(Aim)
Turn each record's lines into a JSON list of strings, one string per line, skipping any blank lines.

** start **

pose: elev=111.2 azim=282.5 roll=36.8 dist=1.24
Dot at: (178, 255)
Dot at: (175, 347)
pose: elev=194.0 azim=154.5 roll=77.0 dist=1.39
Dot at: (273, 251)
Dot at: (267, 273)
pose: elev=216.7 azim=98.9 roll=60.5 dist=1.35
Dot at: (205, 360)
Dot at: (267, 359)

** end **

(Solution)
[
  "pose: elev=111.2 azim=282.5 roll=36.8 dist=1.24",
  "Dot at: (178, 255)",
  "Dot at: (175, 347)",
  "pose: elev=194.0 azim=154.5 roll=77.0 dist=1.39",
  "Dot at: (273, 251)",
  "Dot at: (267, 273)",
  "pose: elev=216.7 azim=98.9 roll=60.5 dist=1.35",
  "Dot at: (205, 360)",
  "Dot at: (267, 359)"
]